La maison cachette d'Erika Soucy et Geneviève Bigué, couverture
La maison cachette (couverture)

La mère et ses deux enfants s’enfuient donc, une nuit, dans une auberge pour femmes victimes de violence conjugale, où ils sont accueillis par la présence aimable et rassurante de la préposée Caroline, une femme noire. Ainsi, cette auberge qui, vue de dehors, ressemble en tout point à toutes les maisons de la petite ville québécoise où elle est située devient une « maison cachette », un havre de paix et d’amour qui permet aux protagonistes de s’évader du monde morbide du père. Le contraste entre les deux maisons est flagrant : si la maison du père est dominée par un coloris morne et déprimant (bleu, noir, gris), la maison cachette regorge de couleurs qui rappellent le soleil, le bois, la nature nourricière.
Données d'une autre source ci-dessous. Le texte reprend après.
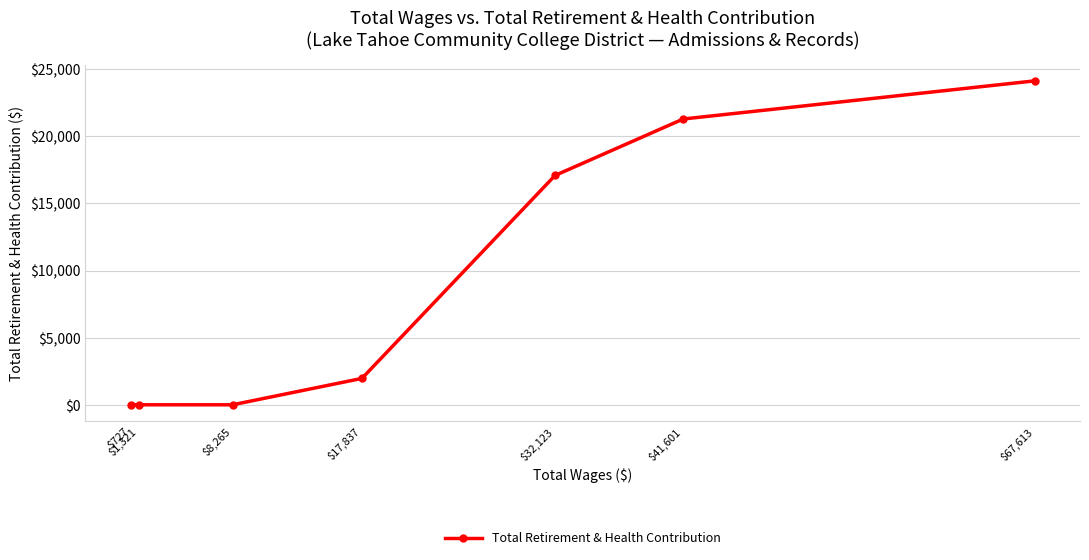

How many series are shown in this chart?

1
La maison cachette d'Erika Soucy et Geneviève Bigué, extrait
La maison cachette, extrait

La maison cachette d'Erika Soucy et Geneviève Bigué, extrait
La maison cachette, extrait

 Les dessins communiquent une sensation de silence ému, d’haleine retenue. La famille y fête l’anniversaire du petit garçon : sans invités, sans musique autre que la chanson de la petite sœur, en compagnie de quelques peluches animées. Mais la joie règne dans les cœurs, et ce n’est pas le manque des signes de la joie et du bon temps consacrés par la société bourgeoise qui empêcherait les protagonistes de se sentir comblés. D’ailleurs, les anniversaires de la petite fille avaient cessé d’être célébrés depuis longtemps, ce qui l’attristait et l’angoissait auparavant. C’est un tout autre son de cloche dans la maison cachette, où les mêmes circonstances sont ressenties différemment.
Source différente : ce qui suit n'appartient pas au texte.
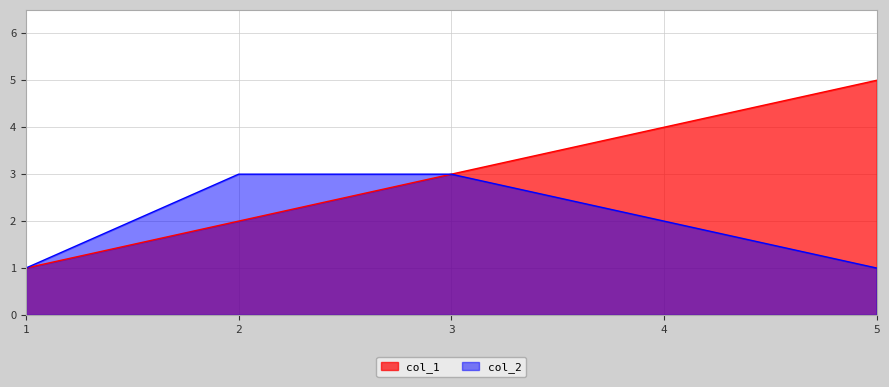

At 4, list the series in order from largest to smallest.

col_1, col_2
La maison cachette d'Erika Soucy et Geneviève Bigué, extrait
La maison cachette, extrait

L’image de ce refuge m’a rappelé ce que j’avais ressenti à l’annonce du confinement au début de la pandémie de COVID-19. Notre petite maison s’était vite transformée en une maison cachette pleine de chaleur, justement. Une bienheureuse parenthèse dans nos vies qui nous avait rappelé que l’humanité, la joie et la tendresse en toute simplicité existent encore, que nous disposons encore de tout notre temps, que la terre entière peut être est notre grande maison cachette pourvu qu’on s’autorise à le croire. J’ai l’impression que cette sensation fait désormais « très 2020 », elle est le propre d’une époque révolue. Au lendemain de la pandémie, l’inhumanité s’est empressée de rattraper le temps perdu, voire s’est surpassée en matière d’atrocités.
La maison cachette reste une question sans réponse, un rappel que le monde n’a pas à être ce que l’on semble vouloir nous faire accroire, que notre liberté reste illimitée, que le salut nous guette de partout, pour reprendre le titre du roman d’Ilija Trojanow et du film de Stefan Komandarev qui y est basé.